The alignment/scoring/ directory contains 80+ substitution matrices for protein and nucleotide alignment:

Family Matrices Typical use
BLOSUM BLOSUM30–BLOSUM100, BLOSUMN Protein alignment (block substitution)
PAM PAM10–PAM500 Protein alignment (point accepted mutation)
VTML VTML10, VTML20, VTML40, VTML80, VTML120, VTML160 Protein alignment (variable time)
BENNER BENNER6, BENNER22, BENNER74 Protein alignment
GONNET GONNET General protein alignment
DAYHOFF DAYHOFF Classic protein matrix
NUC.4.4 NUC.4.4 DNA/RNA nucleotide alignment

Matrix files use a tabular format. The read_matrix_file function in align.py parses them into nested dictionaries for O(1) lookup during DP.

Tip

For protein sequences, BLOSUM62 is the most commonly used matrix. For DNA, use NUC.4.4 or omit the matrix to use the script's built-in default scoring.
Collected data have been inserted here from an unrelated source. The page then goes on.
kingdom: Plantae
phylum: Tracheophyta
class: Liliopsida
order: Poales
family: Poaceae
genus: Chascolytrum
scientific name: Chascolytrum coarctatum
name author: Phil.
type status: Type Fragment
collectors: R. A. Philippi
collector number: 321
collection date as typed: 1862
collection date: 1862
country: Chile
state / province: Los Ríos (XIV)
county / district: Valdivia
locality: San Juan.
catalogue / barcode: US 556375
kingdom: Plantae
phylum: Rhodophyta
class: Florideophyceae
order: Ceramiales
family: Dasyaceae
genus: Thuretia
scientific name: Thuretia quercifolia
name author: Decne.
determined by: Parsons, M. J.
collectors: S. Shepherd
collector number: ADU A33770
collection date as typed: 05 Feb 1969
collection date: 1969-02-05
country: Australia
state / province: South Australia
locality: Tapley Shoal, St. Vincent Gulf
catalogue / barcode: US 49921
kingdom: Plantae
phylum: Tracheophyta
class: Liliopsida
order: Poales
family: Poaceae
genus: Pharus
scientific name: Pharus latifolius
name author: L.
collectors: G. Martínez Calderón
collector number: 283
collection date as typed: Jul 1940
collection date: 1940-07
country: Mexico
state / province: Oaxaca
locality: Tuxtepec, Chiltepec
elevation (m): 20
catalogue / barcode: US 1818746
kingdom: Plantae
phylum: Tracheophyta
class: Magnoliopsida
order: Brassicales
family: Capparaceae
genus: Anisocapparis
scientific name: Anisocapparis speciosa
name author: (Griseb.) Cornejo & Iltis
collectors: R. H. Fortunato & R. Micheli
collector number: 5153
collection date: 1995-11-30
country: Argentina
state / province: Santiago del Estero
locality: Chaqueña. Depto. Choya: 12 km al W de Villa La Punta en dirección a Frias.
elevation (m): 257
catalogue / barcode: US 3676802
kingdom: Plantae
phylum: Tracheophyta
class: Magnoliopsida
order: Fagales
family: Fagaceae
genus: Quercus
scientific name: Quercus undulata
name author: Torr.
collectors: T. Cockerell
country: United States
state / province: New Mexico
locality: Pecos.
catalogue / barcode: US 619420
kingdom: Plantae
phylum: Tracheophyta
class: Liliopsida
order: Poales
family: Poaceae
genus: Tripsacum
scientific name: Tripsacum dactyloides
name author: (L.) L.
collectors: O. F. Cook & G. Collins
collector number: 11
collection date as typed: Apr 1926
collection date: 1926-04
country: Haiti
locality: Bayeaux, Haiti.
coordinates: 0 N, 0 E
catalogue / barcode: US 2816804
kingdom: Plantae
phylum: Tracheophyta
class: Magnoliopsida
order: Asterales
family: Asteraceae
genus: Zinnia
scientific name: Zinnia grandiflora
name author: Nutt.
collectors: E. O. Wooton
All matrices are located under alignment/scoring/.


Affine gap model

The Gotoh algorithm extends basic Needleman–Wunsch by separating gap opening and gap extension penalties:

Gap cost = opening_penalty + (gap_length - 1) × extension_penalty

With default penalties of g=10 (opening) and e=1 (extension):

  • A gap of length 1 costs 10
  • A gap of length 5 costs 14
  • A gap of length 10 costs 19

This model penalises opening new gaps more heavily than extending existing ones, which better reflects biological insertion/deletion events.


Alignment modes

Mode Algorithm Behaviour
global Needleman–Wunsch with Gotoh extension Aligns the full length of both sequences end-to-end
local Smith–Waterman with Gotoh extension Finds the highest-scoring local subsequence alignment
lcs Longest common subsequence Computes the longest common subsequence (match-only, no mismatches)

Wrapper integration

The Python API layer accesses alignment through:

bio_sea_pearl.api.align_sequences(fasta1, fasta2, matrix=None, mode="global")
  └─ perl_wrappers.alignment_wrapper.run_alignment(...)
       ├─ Locates repo root (BIOSEA_REPO_ROOT or path traversal)
       ├─ Checks for alignment/bin/align.py → preferred
       ├─ Falls back to alignment/bin/align.pl → Perl
       ├─ Resolves matrix path (defaults to blosum62.mat if unspecified)
       └─ Returns ANSI-stripped stdout

The wrapper validates that both FASTA files exist and that the matrix file (if specified) is present before spawning the subprocess.


Usage via CLI and API

biosea align seq1.fa seq2.fa --matrix alignment/scoring/BLOSUM62.mat --mode global
curl -X POST http://localhost:8000/align \
    -H "Content-Type: application/json" \
    -d '{
        "fasta1": ">s1\nMKWVTFISL",
        "fasta2": ">s2\nMKWVTFISM",
        "matrix": "BLOSUM62.mat",
        "mode": "global"
    }'
from bio_sea_pearl.api import align_sequences
result = align_sequences("seq1.fa", "seq2.fa", matrix="BLOSUM62.mat", mode="global")
print(result)

Warning

Alignment requires Perl to be installed, even though the preferred backend is align.py (Python). The wrapper layer relies on the Perl ecosystem being available as a fallback.